All entries below must be written out verbatim, and the images must be dropped.

Saved entries:
★ ★ ★ ★ ★ ★ ★
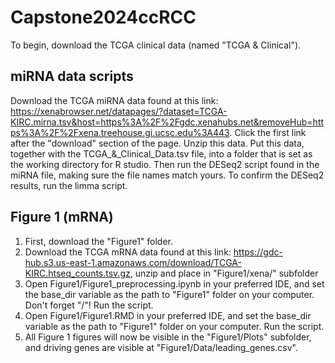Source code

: # Capstone2024ccRCC

To begin, download the TCGA clinical data (named "TCGA & Clinical").

## miRNA data scripts
Download the TCGA miRNA data found at this link: https://xenabrowser.net/datapages/?dataset=TCGA-KIRC.mirna.tsv&host=https%3A%2F%2Fgdc.xenahubs.net&removeHub=https%3A%2F%2Fxena.treehouse.gi.ucsc.edu%3A443. Click the first link after the "download" section of the page. Unzip this data. Put this data, together with the TCGA_&_Clinical_Data.tsv file, into a folder that is set as the working directory for R studio. Then run the DESeq2 script found in the miRNA file, making sure the file names match yours. To confirm the DESeq2 results, run the limma script.

## Figure 1 (mRNA)
1. First, download the "Figure1" folder.
2. Download the TCGA mRNA data found at this link: https://gdc-hub.s3.us-east-1.amazonaws.com/download/TCGA-KIRC.htseq_counts.tsv.gz, unzip and place in "Figure1/xena/" subfolder
3. Open Figure1/Figure1_preprocessing.ipynb in your preferred IDE, and set the base_dir variable as the path to "Figure1" folder on your computer. Don't forget "/"! Run the script.
4. Open Figure1/Figure1.RMD in your preferred IDE, and set the base_dir variable as the path to "Figure1" folder on your computer. Run the script.
5. All Figure 1 figures will now be visible in the "Figure1/Plots" subfolder, and driving genes are visible at "Figure1/Data/leading_genes.csv". 
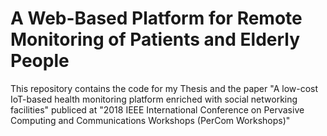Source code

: #   A Web-Based Platform for Remote Monitoring of Patients and Elderly People

This repository contains the code for my Thesis and the paper "A low-cost IoT-based health monitoring platform enriched with social networking facilities" publiced at "2018 IEEE International Conference on Pervasive Computing and Communications Workshops (PerCom Workshops)"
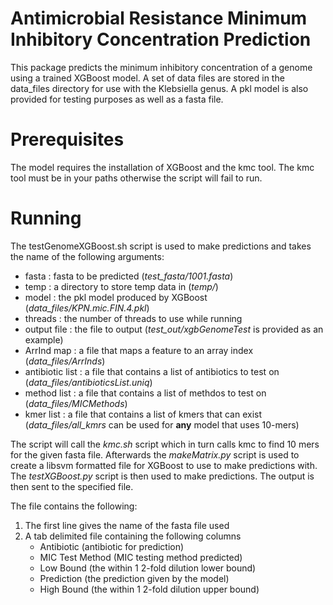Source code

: # Antimicrobial Resistance Minimum Inhibitory Concentration Prediction

This package predicts the minimum inhibitory concentration of a genome using a trained XGBoost model.  A set of data files are stored in the data_files directory for use with the Klebsiella genus.  A pkl model is also provided for testing purposes as well as a fasta file.  

# Prerequisites

The model requires the installation of XGBoost and the kmc tool.  The kmc tool must be in your paths otherwise the script will fail to run.  

# Running

The testGenomeXGBoost.sh script is used to make predictions and takes the name of the following arguments:
- fasta : fasta to be predicted (*test_fasta/1001.fasta*)
- temp : a directory to store temp data in (*temp/*)
- model : the pkl model produced by XGBoost (*data_files/KPN.mic.FIN.4.pkl*)
- threads : the number of threads to use while running
- output file : the file to output (*test_out/xgbGenomeTest* is provided as an example)
- ArrInd map : a file that maps a feature to an array index (*data_files/ArrInds*)
- antibiotic list : a file that contains a list of antibiotics to test on (*data_files/antibioticsList.uniq*)
- method list : a file that contains a list of methdos to test on (*data_files/MICMethods*)
- kmer list : a file that contains a list of kmers that can exist (*data_files/all_kmrs* can be used for **any** model that uses 10-mers)

The script will call the *kmc.sh* script which in turn calls kmc to find 10 mers for the given fasta file.  Afterwards the *makeMatrix.py* script is used to create a libsvm formatted file for XGBoost to use to make predictions with.  The *testXGBoost.py* script is then used to make predictions.  The output is then sent to the specified file.  

The file contains the following:
1. The first line gives the name of the fasta file used
2. A tab delimited file containing the following columns
	- Antibiotic (antibiotic for prediction)
	- MIC Test Method (MIC testing method predicted)
	- Low Bound (the within 1 2-fold dilution lower bound)
	- Prediction (the prediction given by the model)
	- High Bound (the within 1 2-fold dilution upper bound)


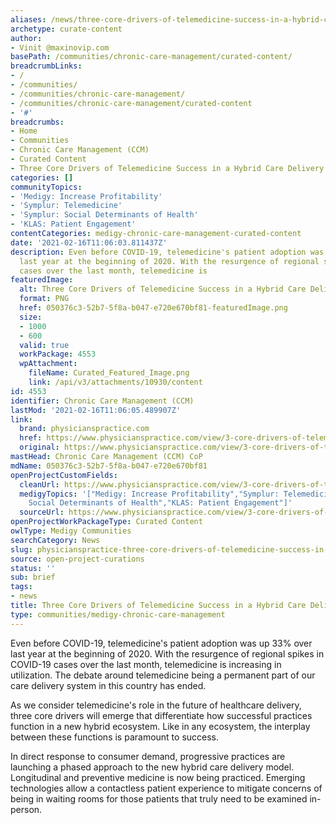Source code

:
 ```yaml
---
aliases: /news/three-core-drivers-of-telemedicine-success-in-a-hybrid-care-delivery-ecosystem
archetype: curate-content
author:
- Vinit @maxinovip.com
basePath: /communities/chronic-care-management/curated-content/
breadcrumbLinks:
- /
- /communities/
- /communities/chronic-care-management/
- /communities/chronic-care-management/curated-content
- '#'
breadcrumbs:
- Home
- Communities
- Chronic Care Management (CCM)
- Curated Content
- Three Core Drivers of Telemedicine Success in a Hybrid Care Delivery Ecosystem
categories: []
communityTopics:
- 'Medigy: Increase Profitability'
- 'Symplur: Telemedicine'
- 'Symplur: Social Determinants of Health'
- 'KLAS: Patient Engagement'
contentCategories: medigy-chronic-care-management-curated-content
date: '2021-02-16T11:06:03.811437Z'
description: Even before COVID-19, telemedicine's patient adoption was up 33% over
  last year at the beginning of 2020. With the resurgence of regional spikes in COVID-19
  cases over the last month, telemedicine is
featuredImage:
  alt: Three Core Drivers of Telemedicine Success in a Hybrid Care Delivery Ecosystem
  format: PNG
  href: 050376c3-52b7-5f8a-b047-e720e670bf81-featuredImage.png
  size:
  - 1000
  - 600
  valid: true
  workPackage: 4553
  wpAttachment:
    fileName: Curated_Featured_Image.png
    link: /api/v3/attachments/10930/content
id: 4553
identifier: Chronic Care Management (CCM)
lastMod: '2021-02-16T11:06:05.489907Z'
link:
  brand: physicianspractice.com
  href: https://www.physicianspractice.com/view/3-core-drivers-of-telemedicine-success-in-a-hybrid-care-delivery-ecosystem
  original: https://www.physicianspractice.com/view/3-core-drivers-of-telemedicine-success-in-a-hybrid-care-delivery-ecosystem
mastHead: Chronic Care Management (CCM) CoP
mdName: 050376c3-52b7-5f8a-b047-e720e670bf81
openProjectCustomFields:
  cleanUrl: https://www.physicianspractice.com/view/3-core-drivers-of-telemedicine-success-in-a-hybrid-care-delivery-ecosystem
  medigyTopics: '["Medigy: Increase Profitability","Symplur: Telemedicine","Symplur:
    Social Determinants of Health","KLAS: Patient Engagement"]'
  sourceUrl: https://www.physicianspractice.com/view/3-core-drivers-of-telemedicine-success-in-a-hybrid-care-delivery-ecosystem
openProjectWorkPackageType: Curated Content
owlType: Medigy Communities
searchCategory: News
slug: physicianspractice-three-core-drivers-of-telemedicine-success-in-a-hybrid-care-delivery-ecosystem
source: open-project-curations
status: ''
sub: brief
tags:
- news
title: Three Core Drivers of Telemedicine Success in a Hybrid Care Delivery Ecosystem
type: communities/medigy-chronic-care-management
---
```


<p>Even before COVID-19, telemedicine's patient adoption was up 33% over last year at the beginning of 2020. With the resurgence of regional spikes in COVID-19 cases over the last month, telemedicine is increasing in utilization. The debate around telemedicine being a permanent part of our care delivery system in this country has ended.</p><p>As we consider telemedicine's role in the future of healthcare delivery, three core drivers will emerge that differentiate how successful practices function in a new hybrid ecosystem. Like in any ecosystem, the interplay between these functions is paramount to success.</p><p>In direct response to consumer demand, progressive practices are launching a phased approach to the new hybrid care delivery model. Longitudinal and preventive medicine is now being practiced. Emerging technologies allow a contactless patient experience to mitigate concerns of being in waiting rooms for those patients that truly need to be examined in-person.</p>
★ ★ ★ ★ ★ ★ ★
> **Your solution**:
Source code

: # Capstone2024ccRCC

To begin, download the TCGA clinical data (named "TCGA & Clinical").

## miRNA data scripts
Download the TCGA miRNA data found at this link: https://xenabrowser.net/datapages/?dataset=TCGA-KIRC.mirna.tsv&host=https%3A%2F%2Fgdc.xenahubs.net&removeHub=https%3A%2F%2Fxena.treehouse.gi.ucsc.edu%3A443. Click the first link after the "download" section of the page. Unzip this data. Put this data, together with the TCGA_&_Clinical_Data.tsv file, into a folder that is set as the working directory for R studio. Then run the DESeq2 script found in the miRNA file, making sure the file names match yours. To confirm the DESeq2 results, run the limma script.

## Figure 1 (mRNA)
1. First, download the "Figure1" folder.
2. Download the TCGA mRNA data found at this link: https://gdc-hub.s3.us-east-1.amazonaws.com/download/TCGA-KIRC.htseq_counts.tsv.gz, unzip and place in "Figure1/xena/" subfolder
3. Open Figure1/Figure1_preprocessing.ipynb in your preferred IDE, and set the base_dir variable as the path to "Figure1" folder on your computer. Don't forget "/"! Run the script.
4. Open Figure1/Figure1.RMD in your preferred IDE, and set the base_dir variable as the path to "Figure1" folder on your computer. Run the script.
5. All Figure 1 figures will now be visible in the "Figure1/Plots" subfolder, and driving genes are visible at "Figure1/Data/leading_genes.csv". 
Source code

: #   A Web-Based Platform for Remote Monitoring of Patients and Elderly People

This repository contains the code for my Thesis and the paper "A low-cost IoT-based health monitoring platform enriched with social networking facilities" publiced at "2018 IEEE International Conference on Pervasive Computing and Communications Workshops (PerCom Workshops)"
Source code

: # Antimicrobial Resistance Minimum Inhibitory Concentration Prediction

This package predicts the minimum inhibitory concentration of a genome using a trained XGBoost model.  A set of data files are stored in the data_files directory for use with the Klebsiella genus.  A pkl model is also provided for testing purposes as well as a fasta file.  

# Prerequisites

The model requires the installation of XGBoost and the kmc tool.  The kmc tool must be in your paths otherwise the script will fail to run.  

# Running

The testGenomeXGBoost.sh script is used to make predictions and takes the name of the following arguments:
- fasta : fasta to be predicted (*test_fasta/1001.fasta*)
- temp : a directory to store temp data in (*temp/*)
- model : the pkl model produced by XGBoost (*data_files/KPN.mic.FIN.4.pkl*)
- threads : the number of threads to use while running
- output file : the file to output (*test_out/xgbGenomeTest* is provided as an example)
- ArrInd map : a file that maps a feature to an array index (*data_files/ArrInds*)
- antibiotic list : a file that contains a list of antibiotics to test on (*data_files/antibioticsList.uniq*)
- method list : a file that contains a list of methdos to test on (*data_files/MICMethods*)
- kmer list : a file that contains a list of kmers that can exist (*data_files/all_kmrs* can be used for **any** model that uses 10-mers)

The script will call the *kmc.sh* script which in turn calls kmc to find 10 mers for the given fasta file.  Afterwards the *makeMatrix.py* script is used to create a libsvm formatted file for XGBoost to use to make predictions with.  The *testXGBoost.py* script is then used to make predictions.  The output is then sent to the specified file.  

The file contains the following:
1. The first line gives the name of the fasta file used
2. A tab delimited file containing the following columns
	- Antibiotic (antibiotic for prediction)
	- MIC Test Method (MIC testing method predicted)
	- Low Bound (the within 1 2-fold dilution lower bound)
	- Prediction (the prediction given by the model)
	- High Bound (the within 1 2-fold dilution upper bound)


Source code

:
 ```yaml
---
aliases: /news/three-core-drivers-of-telemedicine-success-in-a-hybrid-care-delivery-ecosystem
archetype: curate-content
author:
- Vinit @maxinovip.com
basePath: /communities/chronic-care-management/curated-content/
breadcrumbLinks:
- /
- /communities/
- /communities/chronic-care-management/
- /communities/chronic-care-management/curated-content
- '#'
breadcrumbs:
- Home
- Communities
- Chronic Care Management (CCM)
- Curated Content
- Three Core Drivers of Telemedicine Success in a Hybrid Care Delivery Ecosystem
categories: []
communityTopics:
- 'Medigy: Increase Profitability'
- 'Symplur: Telemedicine'
- 'Symplur: Social Determinants of Health'
- 'KLAS: Patient Engagement'
contentCategories: medigy-chronic-care-management-curated-content
date: '2021-02-16T11:06:03.811437Z'
description: Even before COVID-19, telemedicine's patient adoption was up 33% over
  last year at the beginning of 2020. With the resurgence of regional spikes in COVID-19
  cases over the last month, telemedicine is
featuredImage:
  alt: Three Core Drivers of Telemedicine Success in a Hybrid Care Delivery Ecosystem
  format: PNG
  href: 050376c3-52b7-5f8a-b047-e720e670bf81-featuredImage.png
  size:
  - 1000
  - 600
  valid: true
  workPackage: 4553
  wpAttachment:
    fileName: Curated_Featured_Image.png
    link: /api/v3/attachments/10930/content
id: 4553
identifier: Chronic Care Management (CCM)
lastMod: '2021-02-16T11:06:05.489907Z'
link:
  brand: physicianspractice.com
  href: https://www.physicianspractice.com/view/3-core-drivers-of-telemedicine-success-in-a-hybrid-care-delivery-ecosystem
  original: https://www.physicianspractice.com/view/3-core-drivers-of-telemedicine-success-in-a-hybrid-care-delivery-ecosystem
mastHead: Chronic Care Management (CCM) CoP
mdName: 050376c3-52b7-5f8a-b047-e720e670bf81
openProjectCustomFields:
  cleanUrl: https://www.physicianspractice.com/view/3-core-drivers-of-telemedicine-success-in-a-hybrid-care-delivery-ecosystem
  medigyTopics: '["Medigy: Increase Profitability","Symplur: Telemedicine","Symplur:
    Social Determinants of Health","KLAS: Patient Engagement"]'
  sourceUrl: https://www.physicianspractice.com/view/3-core-drivers-of-telemedicine-success-in-a-hybrid-care-delivery-ecosystem
openProjectWorkPackageType: Curated Content
owlType: Medigy Communities
searchCategory: News
slug: physicianspractice-three-core-drivers-of-telemedicine-success-in-a-hybrid-care-delivery-ecosystem
source: open-project-curations
status: ''
sub: brief
tags:
- news
title: Three Core Drivers of Telemedicine Success in a Hybrid Care Delivery Ecosystem
type: communities/medigy-chronic-care-management
---
```


<p>Even before COVID-19, telemedicine's patient adoption was up 33% over last year at the beginning of 2020. With the resurgence of regional spikes in COVID-19 cases over the last month, telemedicine is increasing in utilization. The debate around telemedicine being a permanent part of our care delivery system in this country has ended.</p><p>As we consider telemedicine's role in the future of healthcare delivery, three core drivers will emerge that differentiate how successful practices function in a new hybrid ecosystem. Like in any ecosystem, the interplay between these functions is paramount to success.</p><p>In direct response to consumer demand, progressive practices are launching a phased approach to the new hybrid care delivery model. Longitudinal and preventive medicine is now being practiced. Emerging technologies allow a contactless patient experience to mitigate concerns of being in waiting rooms for those patients that truly need to be examined in-person.</p>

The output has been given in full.